Netpowder, a mini-server in the browser


The last few weeks I have been working on a little project called Netpowder, a mini-server in the browser. In this post I will give some technical background and give a short demonstration of what it is.


If you want to see the demonstration first, you’ll find it at the end of this post.

When you create a side-project, why do you have to bother with servers? There’s no sensitive information, it’s probably not going to get a lot of traffic, and you just want to show people something quickly.

There are solutions out there, no doubt: containers, Heroku, Wordpress hackery and everything under the sun. Yet I have never found myself using them, for whatever reason. To me that’s a sign that this is something people want, but no one has quite hit on the right combination yet.

There are at least two key principles behind Netpowder, at this stage: (a) you should only have to know the minimum to get the job done and (b) use the already excellent shell to enable more complex tasks.

Netpowder is far from ready, but that’s generally the right time to tell people about it.

What can you do?

In the browser you are presented with three views: an editor, a command prompt, and a log. You can enter simple commands into the command prompt such as open <file>, save and serve <foo>. The inspiration for these commands are the IRC protocol. Eventually they might instead corresponds to other UI elements, such as buttons.

There’s also support for more complex shell commands by writing shell <foo> which runs foo in a shell and returns the standard out to the log window. For example, you can find your nginx.conf file by typing shell locate nginx.conf.

As you type these commands, you get some output in the log view, such as whether a file was opened, or the standard output for some shell command, etc. When you edit text you do it in the editor, which is a standard Codemirror instance.

You can do pretty much anything you could do inside a standard unix-based server. There are limitations for security reasons, but almost all of these are network-based, thanks to the FreeBSD jails system.

Technical overview


It starts with a standard FreeBSD server, where several FreeBSD jails are running. A FreeBSD jail does not have direct access to the Internet, and is a form of operating system virtualization. Each jail thinks it’s its own instance of a FreeBSD server, with root and everything, but it has access only to the private network and can’t see anything else in the other jails. This provides isolation between each jail.

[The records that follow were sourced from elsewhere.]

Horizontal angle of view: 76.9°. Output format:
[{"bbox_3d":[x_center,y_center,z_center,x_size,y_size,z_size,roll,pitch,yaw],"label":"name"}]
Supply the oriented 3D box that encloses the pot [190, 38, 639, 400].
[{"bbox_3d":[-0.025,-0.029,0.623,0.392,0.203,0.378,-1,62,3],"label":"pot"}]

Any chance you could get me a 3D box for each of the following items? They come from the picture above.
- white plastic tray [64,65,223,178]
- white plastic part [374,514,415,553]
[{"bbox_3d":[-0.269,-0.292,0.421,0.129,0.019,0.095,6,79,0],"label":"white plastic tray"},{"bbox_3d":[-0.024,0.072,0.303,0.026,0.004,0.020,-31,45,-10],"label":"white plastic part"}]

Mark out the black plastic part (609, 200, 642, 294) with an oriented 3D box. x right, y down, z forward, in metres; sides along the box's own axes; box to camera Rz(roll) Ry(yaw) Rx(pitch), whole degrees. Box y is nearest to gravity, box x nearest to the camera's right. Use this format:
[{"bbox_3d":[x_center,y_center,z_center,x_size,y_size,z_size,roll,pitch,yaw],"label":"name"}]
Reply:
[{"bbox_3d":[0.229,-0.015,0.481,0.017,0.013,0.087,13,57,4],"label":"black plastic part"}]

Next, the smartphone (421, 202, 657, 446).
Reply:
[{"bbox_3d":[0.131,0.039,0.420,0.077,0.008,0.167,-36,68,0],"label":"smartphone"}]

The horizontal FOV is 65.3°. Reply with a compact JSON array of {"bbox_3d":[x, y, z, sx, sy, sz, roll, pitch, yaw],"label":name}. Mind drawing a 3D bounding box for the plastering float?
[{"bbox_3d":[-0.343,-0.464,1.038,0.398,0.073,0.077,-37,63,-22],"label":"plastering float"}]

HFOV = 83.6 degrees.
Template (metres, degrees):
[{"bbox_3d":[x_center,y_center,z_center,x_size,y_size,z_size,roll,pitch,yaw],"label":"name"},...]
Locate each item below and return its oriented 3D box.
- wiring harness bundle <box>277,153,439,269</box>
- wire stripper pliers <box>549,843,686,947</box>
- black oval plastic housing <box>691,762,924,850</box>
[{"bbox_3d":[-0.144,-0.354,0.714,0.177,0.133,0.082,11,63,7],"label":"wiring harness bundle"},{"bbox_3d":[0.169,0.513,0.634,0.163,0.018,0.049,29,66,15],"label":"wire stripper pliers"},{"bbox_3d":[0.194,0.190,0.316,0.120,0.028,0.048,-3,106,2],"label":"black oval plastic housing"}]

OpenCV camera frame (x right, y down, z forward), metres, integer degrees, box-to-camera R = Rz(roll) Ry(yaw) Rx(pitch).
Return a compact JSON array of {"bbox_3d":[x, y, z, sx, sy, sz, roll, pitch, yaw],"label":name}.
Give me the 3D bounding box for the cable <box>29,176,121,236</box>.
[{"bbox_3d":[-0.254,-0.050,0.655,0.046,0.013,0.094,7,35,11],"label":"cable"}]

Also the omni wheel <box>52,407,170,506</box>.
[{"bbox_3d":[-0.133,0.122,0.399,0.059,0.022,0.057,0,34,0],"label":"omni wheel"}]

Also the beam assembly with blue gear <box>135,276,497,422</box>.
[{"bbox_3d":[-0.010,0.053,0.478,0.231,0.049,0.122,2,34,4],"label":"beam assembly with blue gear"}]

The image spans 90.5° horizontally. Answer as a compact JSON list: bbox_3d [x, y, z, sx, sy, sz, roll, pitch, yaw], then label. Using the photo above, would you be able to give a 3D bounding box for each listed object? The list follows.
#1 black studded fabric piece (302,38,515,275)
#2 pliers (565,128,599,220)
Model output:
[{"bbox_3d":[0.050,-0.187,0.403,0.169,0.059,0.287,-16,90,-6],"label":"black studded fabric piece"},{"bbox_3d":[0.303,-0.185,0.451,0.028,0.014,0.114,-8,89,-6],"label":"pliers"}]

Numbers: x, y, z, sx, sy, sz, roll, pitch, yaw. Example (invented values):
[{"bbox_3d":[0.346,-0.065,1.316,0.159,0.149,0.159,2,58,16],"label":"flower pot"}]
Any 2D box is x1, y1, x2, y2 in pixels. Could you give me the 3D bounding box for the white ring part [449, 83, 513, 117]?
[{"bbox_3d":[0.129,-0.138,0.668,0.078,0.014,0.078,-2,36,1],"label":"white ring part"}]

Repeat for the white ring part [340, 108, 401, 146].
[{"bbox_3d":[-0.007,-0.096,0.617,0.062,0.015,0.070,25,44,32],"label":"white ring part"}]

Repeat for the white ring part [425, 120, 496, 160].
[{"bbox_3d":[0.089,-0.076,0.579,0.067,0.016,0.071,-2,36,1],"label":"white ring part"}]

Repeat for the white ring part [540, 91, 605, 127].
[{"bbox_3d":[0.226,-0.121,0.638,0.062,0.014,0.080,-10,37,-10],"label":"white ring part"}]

There are a lot of security details to this, and I’m sure my current configuration is insecure to some attack. Security is tricky, and only time will tell whether this is insurmountable or not. Right now I’m carefully optimistic, given the effort that has gone into making FreeBSD jails secure. (The thing I am currently most unsure about is the packet forwarding, using pf).

There is a reverse proxy running in one of the jails, which forwards HTTP and Websocket (TLS coming soon, right now self-signed certificates are available) connections to the various mini-servers.

Handler and client

Each mini-server has a websocket connection to the browser. It uses websocketd, which reads from standard in and prints to standard out. Attached to this is a handler process written in Racket. This handler takes the IRC-like commands, parses them, and executes the necessary shell utils or system calls to get the right thing to show up on the client. For example, a save operation works as a form of transaction, where we first send a beginop save <filename> message, and then stream the file, line by line, until we get to the end of the file in the browser editor, when we send a endop message. Likewise, the serve command involves a whole lot of hackery with programmatically updating the nginx.conf file using awk, and then reloading it.


There are a lot of interesting things to be done at each level:

  1. The back-end infrastructure for automated creation of jails, taking snapshots, making sure it’s secure and people can’t flood the network, etc.

  2. The handler with defining a usable little language for accomplishing common tasks and wrapping system-calls in a sane manner.

  3. The client in terms of UX discoverability, getting more visual feedback on actions taken, etc.

In short: there’s a lot of work to do.